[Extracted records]
· · · · ·

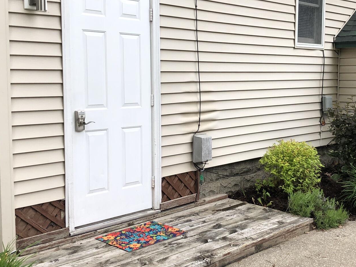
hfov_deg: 41.1
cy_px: 131
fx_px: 473
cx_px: 208
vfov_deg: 31.5
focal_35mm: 46
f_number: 1.8
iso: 20
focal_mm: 4
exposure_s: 1/578
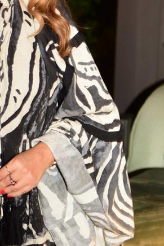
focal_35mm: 143
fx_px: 976
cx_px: -5
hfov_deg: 9.5
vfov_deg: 14.3
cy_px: 46
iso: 1250
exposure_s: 1/25
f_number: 2.8
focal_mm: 52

· · · · ·

▶ [TASK PROMPT]: Print out the records in full and exactly, dropping every picture.

▶ [YOUR RESPONSE]:
hfov_deg: 41.1
cy_px: 131
fx_px: 473
cx_px: 208
vfov_deg: 31.5
focal_35mm: 46
f_number: 1.8
iso: 20
focal_mm: 4
exposure_s: 1/578
focal_35mm: 143
fx_px: 976
cx_px: -5
hfov_deg: 9.5
vfov_deg: 14.3
cy_px: 46
iso: 1250
exposure_s: 1/25
f_number: 2.8
focal_mm: 52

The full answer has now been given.